I like the sound of this show Davey, not sure if we get it here in Canberra. I had a look at 'Hook Line and Sinker' for the first time at Leigh's place on Wednesday - I have to say it is the opposite of what you described for Adventure Bound, and is possibly the worst fishing show I've seen. It seems like they've grabbed two blokes off the street, put rods in their hands and dressed them up in the sponsors product, and told them to talk as much rubbish as they can for 30 minutes :roll:


----------



## Davey G (Jan 15, 2006)

TVS is free to air community television and can be picked up in Sydney/Melb and Adelaide and possibly in regional areas as well (not sure)

Its located at channel 31 UHF - most people dont realise its there but every telly can pick it up.

Most of the other crap on TVS isnt worth a pinch of sh*t (think SBS 15 years ago), but this show was a cracker!


----------



## Garfish (Jun 2, 2006)

I've caught this on tv once, thanks for reminding me.

May purchase the dvd.


----------



## Redfish (Apr 25, 2007)

I've been singing the praises of this show to anyone that will listen for a while now!

The shows on the kingies were exceptional, I couldn't believe watching the spray coming off those guides as those big hoods ran! There was an episode in series 1 where he got a 60lb king in Pt Augusta.

My beautiful girlfriend bought me season 1 on DVD, it's a lot more pleasant experience than the grainy Ch31 vision.

Stick it in your diary everyone- just before lost on Thursdays!!


----------



## Marty75 (Oct 23, 2007)

I accidentally caught this show at 11:30 today and it was awesome.

They were spinning for yellowfin tuna off the rocks at Norfolk Island with 2500-sized spinning reels and some great kingies caught off the rocks as well. A large hooked hoodlum had swum underneath the ledge they were fishing off so one of his mates jumped in without goggles or snorkel and chased it back out! Crazy stuff and they managed to land it in the end :twisted:

Will definitely catch this show again.

On the TVS channel and showing at 20:00 this Thursday, followed by 16:30 on Saturday and 11:30 on Sunday.

Marty


----------



## GoneFishn (May 17, 2007)

I've been watching the show for the past 2years and love it, I would have to say its the best fishing show I have seen. Very informative and none of "look at me I'm the best fisherman" crap you get on some shows.

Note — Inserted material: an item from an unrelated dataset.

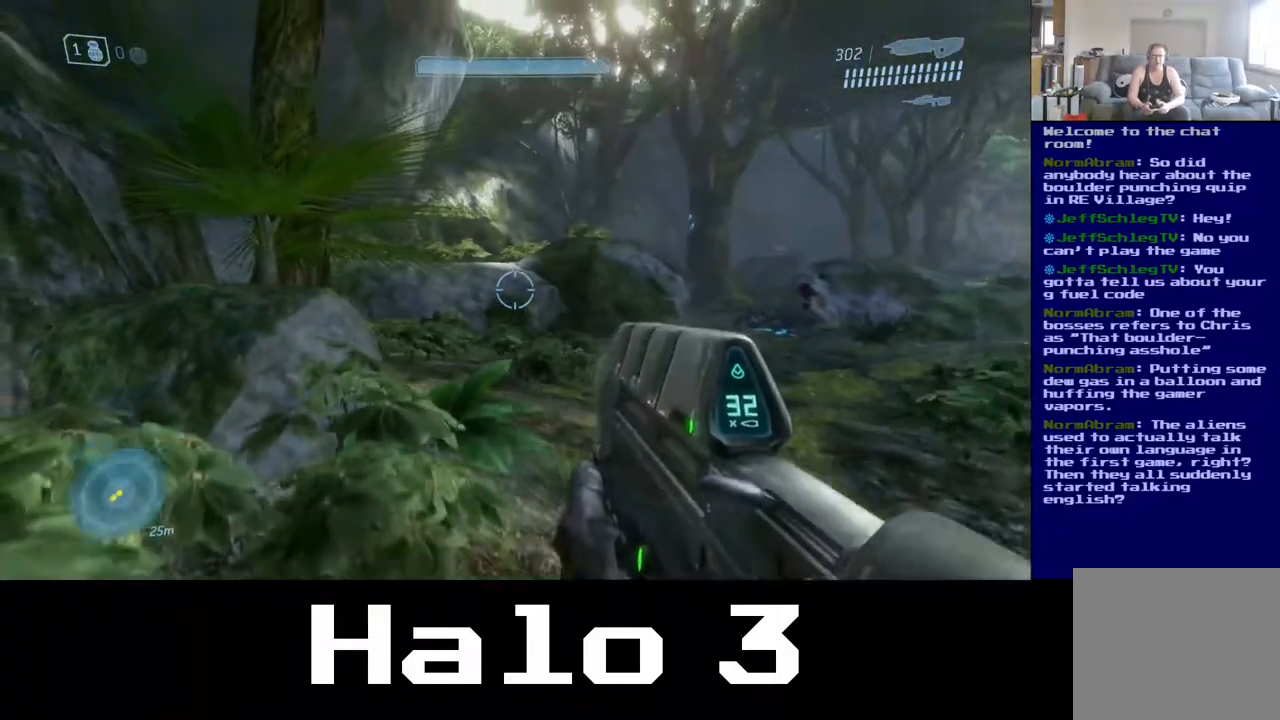
{"buttons": [], "left_stick": "up", "right_stick": "left", "events": [[50, "left_stick", "right"], [133, "right_stick", "left"], [200, "left_stick", "up"]]}
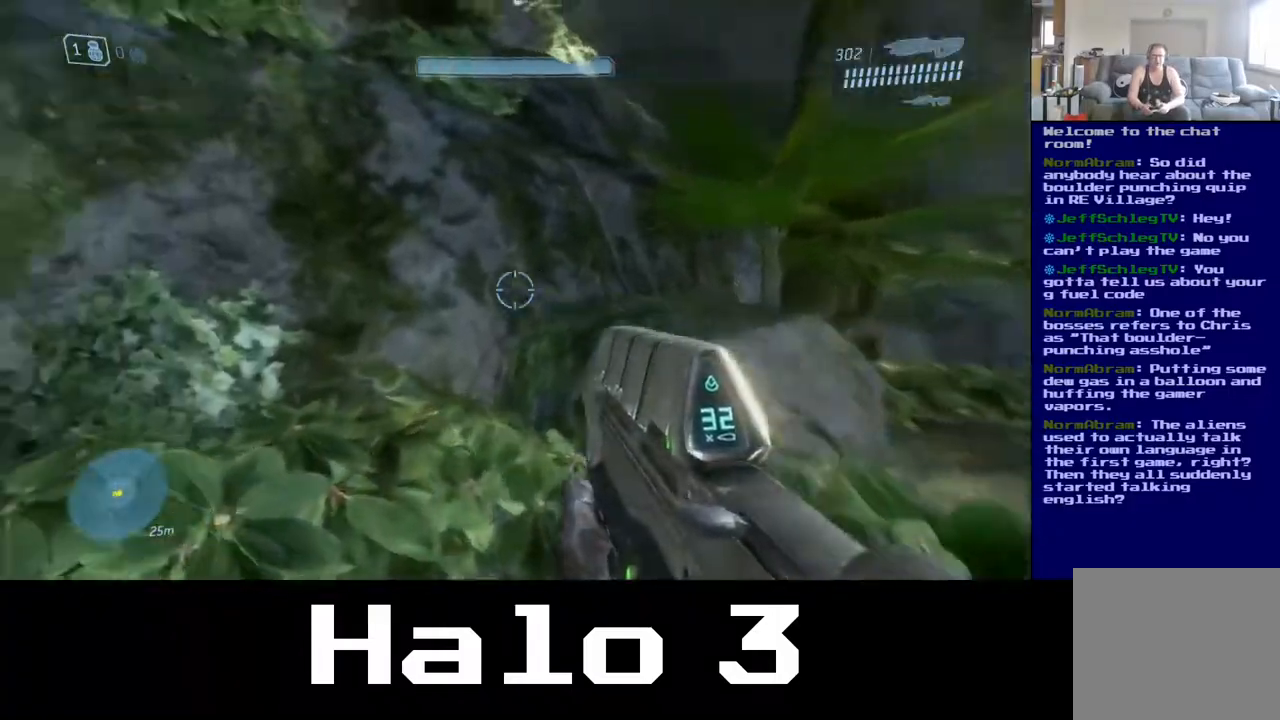
{"buttons": ["A"], "left_stick": "up-left", "right_stick": "center", "events": [[83, "right_stick", "center"], [150, "A", "down"], [150, "left_stick", "up-left"]]}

The website's not bad but they don't update very much.


----------



## zipper (Feb 27, 2008)

same as gonefishin i've watched it religiousle for that long. Also tonight at eight thirty on that channel is 100% pure fishing which is also a good show. Not quite as good as adventure bound though.

Cheers


----------



## Flump (Apr 17, 2006)

They ran the Fishin Trip series on TVS too for a while, they usually repeat things several times a week so you nearly always get a few chances to see things. Wonder if it's on Aurora (Foxtel) as this channel seems to show similar community based stuff?


----------



## GoneFishn (May 17, 2007)

zipper said:


> same as gonefishin i've watched it religiousle for that long. Also tonight at eight thirty on that channel is 100% pure fishing which is also a good show. Not quite as good as adventure bound though.
> 
> Cheers


Watch that too but I nearly always mute the bugger Jason annoys me.


----------



## Redfish (Apr 25, 2007)

Every time the AB boys say "snapper snatcher" my GF cracks up! We also have a game to pre-empt them says "and there's the circle hook- right in the corner of the mouth!"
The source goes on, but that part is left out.